Chart tasks with short answers
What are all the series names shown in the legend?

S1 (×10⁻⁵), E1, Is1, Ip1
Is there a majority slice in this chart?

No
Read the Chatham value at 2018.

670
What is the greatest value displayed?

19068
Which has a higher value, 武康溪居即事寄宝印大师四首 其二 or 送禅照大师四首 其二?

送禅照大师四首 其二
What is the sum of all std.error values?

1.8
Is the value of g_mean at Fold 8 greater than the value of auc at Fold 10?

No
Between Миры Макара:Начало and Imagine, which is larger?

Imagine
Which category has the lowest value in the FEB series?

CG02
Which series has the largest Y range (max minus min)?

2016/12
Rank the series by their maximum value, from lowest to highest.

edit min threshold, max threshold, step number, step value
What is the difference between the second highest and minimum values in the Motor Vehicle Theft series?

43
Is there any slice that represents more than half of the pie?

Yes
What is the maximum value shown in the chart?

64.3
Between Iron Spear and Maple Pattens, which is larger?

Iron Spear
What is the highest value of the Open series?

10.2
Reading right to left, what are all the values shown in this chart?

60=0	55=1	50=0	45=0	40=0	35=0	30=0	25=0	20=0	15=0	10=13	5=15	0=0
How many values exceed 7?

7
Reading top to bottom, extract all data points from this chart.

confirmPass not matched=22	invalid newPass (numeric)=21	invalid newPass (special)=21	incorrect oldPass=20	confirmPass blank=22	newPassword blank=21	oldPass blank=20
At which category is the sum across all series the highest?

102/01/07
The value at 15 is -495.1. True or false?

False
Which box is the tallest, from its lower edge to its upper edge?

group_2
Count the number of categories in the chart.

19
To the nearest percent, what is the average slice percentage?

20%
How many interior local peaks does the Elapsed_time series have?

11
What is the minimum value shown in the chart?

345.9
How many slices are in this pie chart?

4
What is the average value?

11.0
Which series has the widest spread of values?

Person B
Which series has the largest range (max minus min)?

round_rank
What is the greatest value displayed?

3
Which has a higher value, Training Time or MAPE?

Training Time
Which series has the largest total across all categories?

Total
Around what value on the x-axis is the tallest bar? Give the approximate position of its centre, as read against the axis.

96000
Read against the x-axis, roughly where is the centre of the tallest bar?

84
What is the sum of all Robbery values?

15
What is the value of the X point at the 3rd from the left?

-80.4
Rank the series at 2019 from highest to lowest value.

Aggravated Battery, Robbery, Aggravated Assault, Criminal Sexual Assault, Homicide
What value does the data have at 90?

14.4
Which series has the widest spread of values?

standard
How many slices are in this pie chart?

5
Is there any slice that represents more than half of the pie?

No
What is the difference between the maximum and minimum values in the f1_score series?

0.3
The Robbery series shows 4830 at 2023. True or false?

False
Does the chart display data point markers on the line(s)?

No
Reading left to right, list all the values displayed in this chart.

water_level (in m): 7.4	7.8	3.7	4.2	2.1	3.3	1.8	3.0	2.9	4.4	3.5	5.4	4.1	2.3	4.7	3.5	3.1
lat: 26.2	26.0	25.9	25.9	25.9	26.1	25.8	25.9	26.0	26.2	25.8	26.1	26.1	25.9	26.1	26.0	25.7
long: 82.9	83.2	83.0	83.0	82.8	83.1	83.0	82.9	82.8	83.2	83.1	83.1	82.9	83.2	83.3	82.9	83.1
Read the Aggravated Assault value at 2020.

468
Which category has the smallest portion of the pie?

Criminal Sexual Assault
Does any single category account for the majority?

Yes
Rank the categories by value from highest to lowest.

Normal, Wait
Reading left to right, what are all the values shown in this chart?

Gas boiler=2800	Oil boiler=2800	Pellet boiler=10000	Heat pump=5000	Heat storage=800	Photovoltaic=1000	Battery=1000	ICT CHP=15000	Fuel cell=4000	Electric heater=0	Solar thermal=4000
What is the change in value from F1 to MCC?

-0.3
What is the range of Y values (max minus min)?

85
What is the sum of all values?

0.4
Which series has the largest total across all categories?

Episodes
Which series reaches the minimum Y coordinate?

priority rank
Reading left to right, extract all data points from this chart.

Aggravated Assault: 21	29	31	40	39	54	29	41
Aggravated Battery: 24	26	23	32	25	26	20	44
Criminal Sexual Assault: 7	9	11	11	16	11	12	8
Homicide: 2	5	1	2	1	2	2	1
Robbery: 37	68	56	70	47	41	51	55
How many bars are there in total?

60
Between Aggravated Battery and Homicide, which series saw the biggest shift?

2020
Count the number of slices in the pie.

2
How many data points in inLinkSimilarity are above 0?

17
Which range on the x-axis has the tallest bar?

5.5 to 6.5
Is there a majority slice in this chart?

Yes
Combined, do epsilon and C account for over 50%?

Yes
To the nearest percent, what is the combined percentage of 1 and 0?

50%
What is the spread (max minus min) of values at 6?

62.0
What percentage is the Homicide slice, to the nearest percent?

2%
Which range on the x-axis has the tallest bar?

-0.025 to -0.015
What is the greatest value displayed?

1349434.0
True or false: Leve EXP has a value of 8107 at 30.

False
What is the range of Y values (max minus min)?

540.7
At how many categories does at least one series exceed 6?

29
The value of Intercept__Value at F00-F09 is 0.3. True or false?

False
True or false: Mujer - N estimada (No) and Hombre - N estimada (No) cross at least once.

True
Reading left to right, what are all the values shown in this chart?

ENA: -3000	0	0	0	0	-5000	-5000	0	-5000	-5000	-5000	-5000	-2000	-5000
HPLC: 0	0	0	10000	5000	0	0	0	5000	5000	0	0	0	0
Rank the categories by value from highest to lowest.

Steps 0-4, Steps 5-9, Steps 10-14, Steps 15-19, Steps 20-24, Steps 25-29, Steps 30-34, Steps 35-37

▸ What the task requires: Write out every line of the items above as a numbered list, one line per entry, and omit the blank lines.

▸ Output below:
1. What are all the series names shown in the legend?
2. S1 (×10⁻⁵), E1, Is1, Ip1
3. Is there a majority slice in this chart?
4. No
5. Read the Chatham value at 2018.
6. 670
7. What is the greatest value displayed?
8. 19068
9. Which has a higher value, 武康溪居即事寄宝印大师四首 其二 or 送禅照大师四首 其二?
10. 送禅照大师四首 其二
11. What is the sum of all std.error values?
12. 1.8
13. Is the value of g_mean at Fold 8 greater than the value of auc at Fold 10?
14. No
15. Between Миры Макара:Начало and Imagine, which is larger?
16. Imagine
17. Which category has the lowest value in the FEB series?
18. CG02
19. Which series has the largest Y range (max minus min)?
20. 2016/12
21. Rank the series by their maximum value, from lowest to highest.
22. edit min threshold, max threshold, step number, step value
23. What is the difference between the second highest and minimum values in the Motor Vehicle Theft series?
24. 43
25. Is there any slice that represents more than half of the pie?
26. Yes
27. What is the maximum value shown in the chart?
28. 64.3
29. Between Iron Spear and Maple Pattens, which is larger?
30. Iron Spear
31. What is the highest value of the Open series?
32. 10.2
33. Reading right to left, what are all the values shown in this chart?
34. 60=0	55=1	50=0	45=0	40=0	35=0	30=0	25=0	20=0	15=0	10=13	5=15	0=0
35. How many values exceed 7?
36. 7
37. Reading top to bottom, extract all data points from this chart.
38. confirmPass not matched=22	invalid newPass (numeric)=21	invalid newPass (special)=21	incorrect oldPass=20	confirmPass blank=22	newPassword blank=21	oldPass blank=20
39. At which category is the sum across all series the highest?
40. 102/01/07
41. The value at 15 is -495.1. True or false?
42. False
43. Which box is the tallest, from its lower edge to its upper edge?
44. group_2
45. Count the number of categories in the chart.
46. 19
47. To the nearest percent, what is the average slice percentage?
48. 20%
49. How many interior local peaks does the Elapsed_time series have?
50. 11
51. What is the minimum value shown in the chart?
52. 345.9
53. How many slices are in this pie chart?
54. 4
55. What is the average value?
56. 11.0
57. Which series has the widest spread of values?
58. Person B
59. Which series has the largest range (max minus min)?
60. round_rank
61. What is the greatest value displayed?
62. 3
63. Which has a higher value, Training Time or MAPE?
64. Training Time
65. Which series has the largest total across all categories?
66. Total
67. Around what value on the x-axis is the tallest bar? Give the approximate position of its centre, as read against the axis.
68. 96000
69. Read against the x-axis, roughly where is the centre of the tallest bar?
70. 84
71. What is the sum of all Robbery values?
72. 15
73. What is the value of the X point at the 3rd from the left?
74. -80.4
75. Rank the series at 2019 from highest to lowest value.
76. Aggravated Battery, Robbery, Aggravated Assault, Criminal Sexual Assault, Homicide
77. What value does the data have at 90?
78. 14.4
79. Which series has the widest spread of values?
80. standard
81. How many slices are in this pie chart?
82. 5
83. Is there any slice that represents more than half of the pie?
84. No
85. What is the difference between the maximum and minimum values in the f1_score series?
86. 0.3
87. The Robbery series shows 4830 at 2023. True or false?
88. False
89. Does the chart display data point markers on the line(s)?
90. No
91. Reading left to right, list all the values displayed in this chart.
92. water_level (in m): 7.4	7.8	3.7	4.2	2.1	3.3	1.8	3.0	2.9	4.4	3.5	5.4	4.1	2.3	4.7	3.5	3.1
93. lat: 26.2	26.0	25.9	25.9	25.9	26.1	25.8	25.9	26.0	26.2	25.8	26.1	26.1	25.9	26.1	26.0	25.7
94. long: 82.9	83.2	83.0	83.0	82.8	83.1	83.0	82.9	82.8	83.2	83.1	83.1	82.9	83.2	83.3	82.9	83.1
95. Read the Aggravated Assault value at 2020.
96. 468
97. Which category has the smallest portion of the pie?
98. Criminal Sexual Assault
99. Does any single category account for the majority?
100. Yes
101. Rank the categories by value from highest to lowest.
102. Normal, Wait
103. Reading left to right, what are all the values shown in this chart?
104. Gas boiler=2800	Oil boiler=2800	Pellet boiler=10000	Heat pump=5000	Heat storage=800	Photovoltaic=1000	Battery=1000	ICT CHP=15000	Fuel cell=4000	Electric heater=0	Solar thermal=4000
105. What is the change in value from F1 to MCC?
106. -0.3
107. What is the range of Y values (max minus min)?
108. 85
109. What is the sum of all values?
110. 0.4
111. Which series has the largest total across all categories?
112. Episodes
113. Which series reaches the minimum Y coordinate?
114. priority rank
115. Reading left to right, extract all data points from this chart.
116. Aggravated Assault: 21	29	31	40	39	54	29	41
117. Aggravated Battery: 24	26	23	32	25	26	20	44
118. Criminal Sexual Assault: 7	9	11	11	16	11	12	8
119. Homicide: 2	5	1	2	1	2	2	1
120. Robbery: 37	68	56	70	47	41	51	55
121. How many bars are there in total?
122. 60
123. Between Aggravated Battery and Homicide, which series saw the biggest shift?
124. 2020
125. Count the number of slices in the pie.
126. 2
127. How many data points in inLinkSimilarity are above 0?
128. 17
129. Which range on the x-axis has the tallest bar?
130. 5.5 to 6.5
131. Is there a majority slice in this chart?
132. Yes
133. Combined, do epsilon and C account for over 50%?
134. Yes
135. To the nearest percent, what is the combined percentage of 1 and 0?
136. 50%
137. What is the spread (max minus min) of values at 6?
138. 62.0
139. What percentage is the Homicide slice, to the nearest percent?
140. 2%
141. Which range on the x-axis has the tallest bar?
142. -0.025 to -0.015
143. What is the greatest value displayed?
144. 1349434.0
145. True or false: Leve EXP has a value of 8107 at 30.
146. False
147. What is the range of Y values (max minus min)?
148. 540.7
149. At how many categories does at least one series exceed 6?
150. 29
151. The value of Intercept__Value at F00-F09 is 0.3. True or false?
152. False
153. True or false: Mujer - N estimada (No) and Hombre - N estimada (No) cross at least once.
154. True
155. Reading left to right, what are all the values shown in this chart?
156. ENA: -3000	0	0	0	0	-5000	-5000	0	-5000	-5000	-5000	-5000	-2000	-5000
157. HPLC: 0	0	0	10000	5000	0	0	0	5000	5000	0	0	0	0
158. Rank the categories by value from highest to lowest.
159. Steps 0-4, Steps 5-9, Steps 10-14, Steps 15-19, Steps 20-24, Steps 25-29, Steps 30-34, Steps 35-37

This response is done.